This week’s photo theme is: Director’s Seat. Last month, well-known (male) Chinese film director Ding Taisheng made a controversial statement on Sina Weibo to the effect that “women can be great producers, but rarely directors.” (That’s a paraphrase from memory — his Weibo account, which had over 140,000 followers, has since been deleted.) In response, this week we’ll take a look behind the camera at the work of a few exemplary female filmmakers in China, past and present.
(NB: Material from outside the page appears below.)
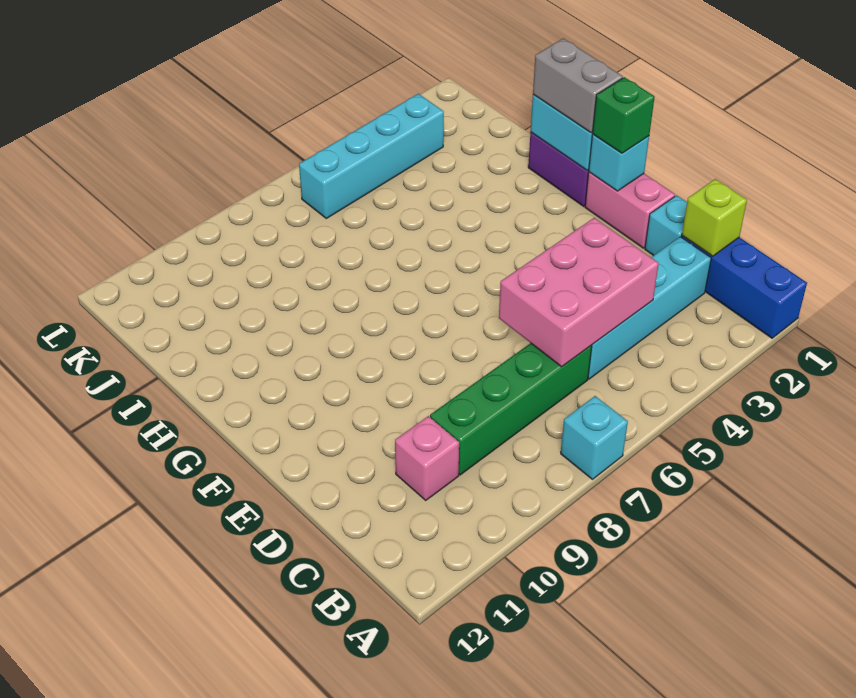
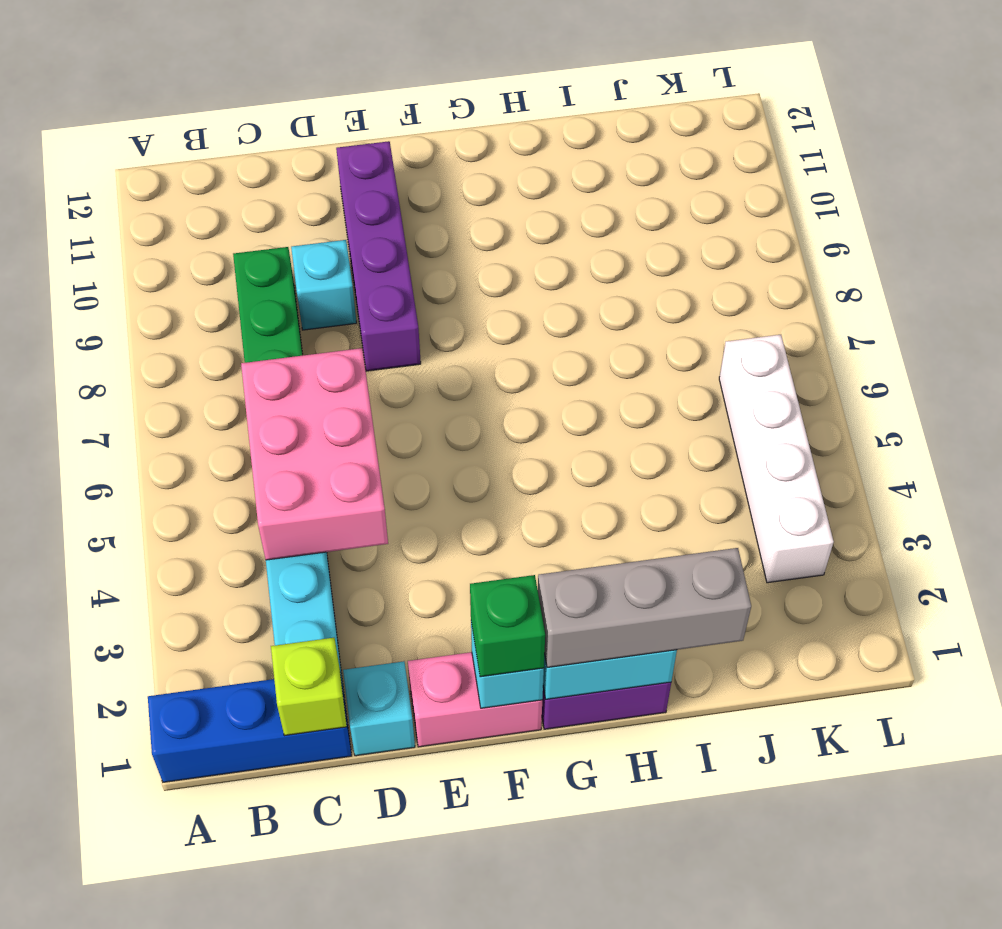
cyan 1x1 brick [561,396,628,479] -> cyan 1x1 brick moved to [291,240,357,330]
pink 1x1 brick [395,416,459,500] -> none
none -> purple 1x4 brick [336,141,421,371]
grey 1x2 brick [533,38,623,133] -> grey 1x3 brick [538,548,751,668]
cyan 1x4 brick [299,94,444,218] -> white 1x4 brick [719,335,834,583]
Today’s selection is a still from Girls Always Happy (柔情史), Beijing director Yang Mingming’s debut feature, which recently premiered in Berlin. An early review on film site Another Gaze explores the film’s core theme:
Girls Always Happy offers a searing and unapologetic look into how women are habitually positioned into mutually contradictory roles, and how their resultant emotional, material, and even existential dependence on men – acutely felt in modern China – place them in constant competition amongst other women in a way that can engender pettiness, smallness, and jealousy. We witness the paradoxical set-up of a social system that tells women to value male approval above all else and then calls them greedy, evil and jealous for trying to succeed in a world that does not allow any additional routes to greatness; “the ruling caste”, Simone de Beauvoir notes in 1949 in her landmark The Second Sex, has a tendency to “base its argument [about the inferiority of others] on the state of affairs it created itself.”